TEXT EXTRACT:
Adventure Games with Revolution?

James Russell ausgames2000 at yahoo.com
Sun Jan 30 20:04:28 EST 2005


Sorry about the rather late reply to this but was
caught up over the x-mas period. Anyway I thought I
would help answer the question about point-n-click
games like Dott and MI. I created an adventure game
engine around a year ago in Revolution. The game never
took off, the artists goals were a little too high. I
unfortunately don’t have the stack anymore but I did
learn a lot from it which I will share.

I basically had only one card for the gameplay, each
scene was stored in a separate field of another card.
I would basically set the background image, set the
points of an invisible graphic and set the rects of
any specific invisible buttons (for hot spots) needed
and their label. This information was all gathered
from a field, to make a new scene I would simply set
it all out (change the image,graphic,buttons) manually
then click on a save button I made (which wouldn’t be
accessible  to players) that asked which field to
store the data in and created that new field and
stored the gathered information.

What did the invisible graphic do (by saying graphic I
refer to the line/polygon tools use in rev). It
allowed me to set up a 'rail' so to speak that the
animated ‘actor’ could move along. So when the user
clicked on a hotspot (or even just on an empty area) I
took the x position of the mouse click and made the
actor (which was really a button with icon changes)

DATA BLOCK:

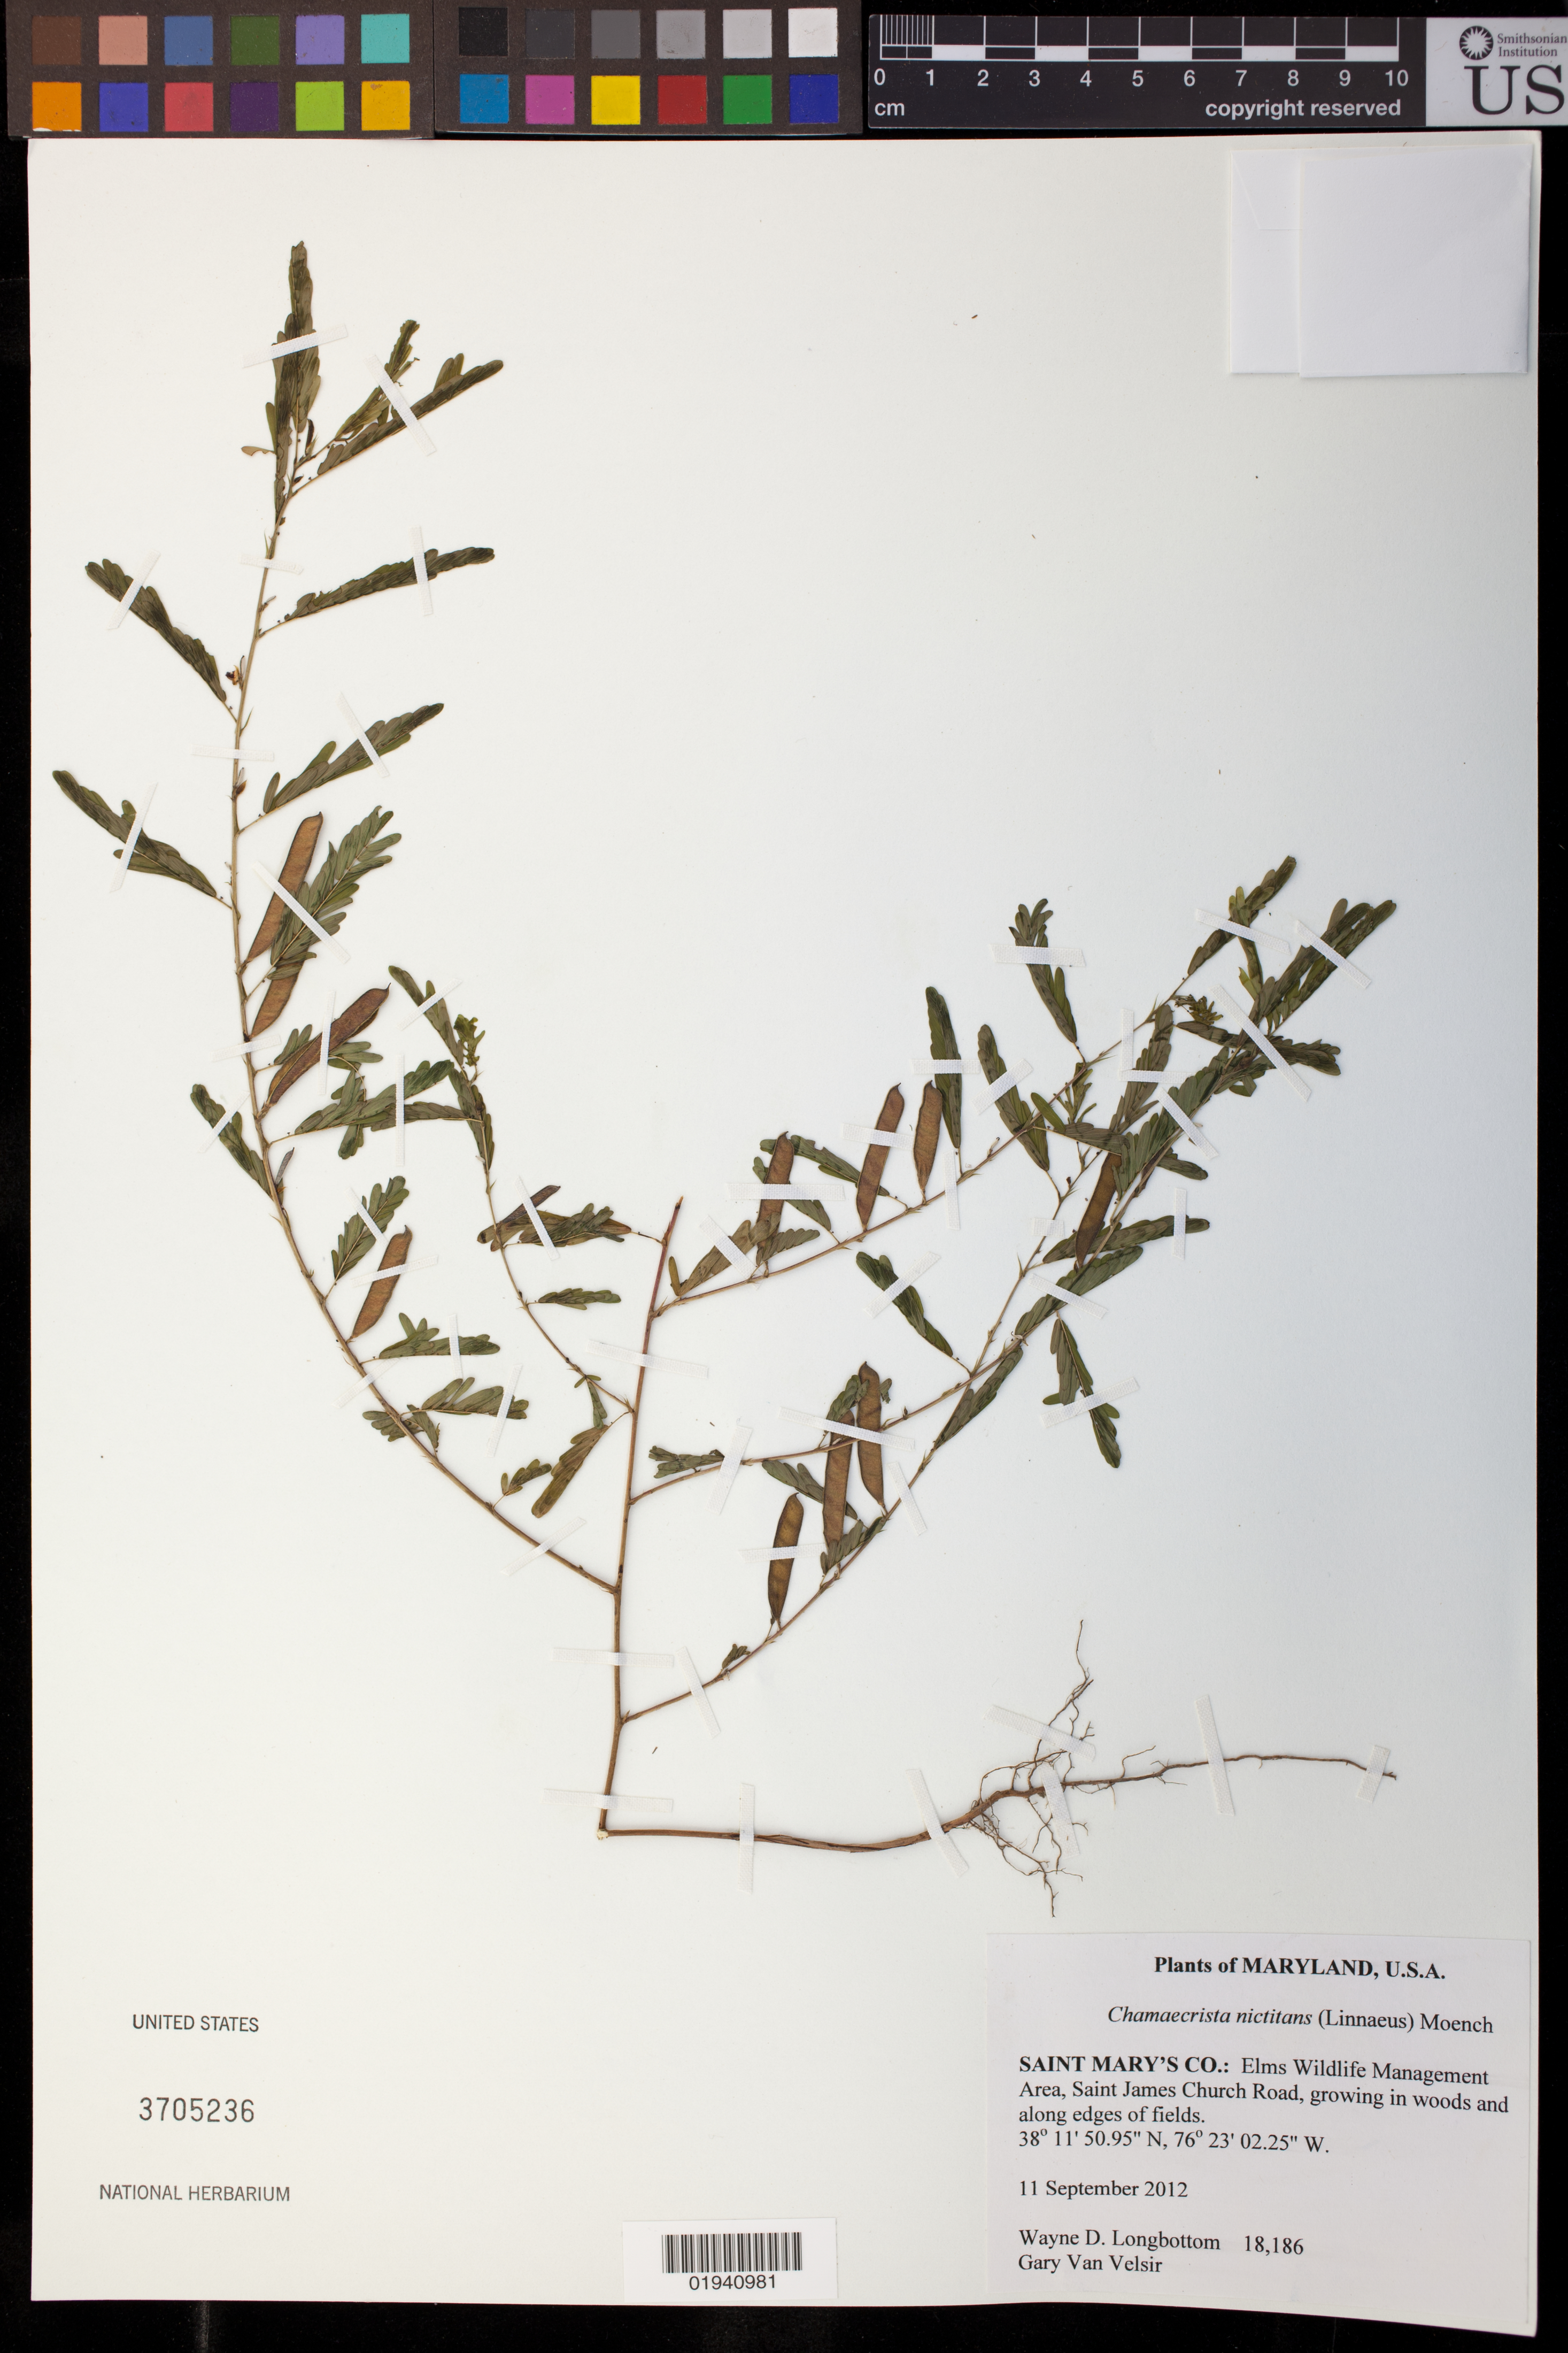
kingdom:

TO-DO LIST:
**a)** Write out the part of the adventure game post that opens with the words containing "Adventure Games with" and closes with "I will share.".
**b)** Answer these questions from the adventure game post:
(i) How long ago did the writer create the adventure game engine?
(ii) Where was each scene stored?
(iii) What was the animated "actor" really?

REPLIES:
**a)**
Adventure Games with Revolution?

James Russell ausgames2000 at yahoo.com
Sun Jan 30 20:04:28 EST 2005


Sorry about the rather late reply to this but was
caught up over the x-mas period. Anyway I thought I
would help answer the question about point-n-click
games like Dott and MI. I created an adventure game
engine around a year ago in Revolution. The game never
took off, the artists goals were a little too high. I
unfortunately don’t have the stack anymore but I did
learn a lot from it which I will share.

**b)**
(i) Around a year ago.
(ii) In a separate field of another card.
(iii) A button with icon changes.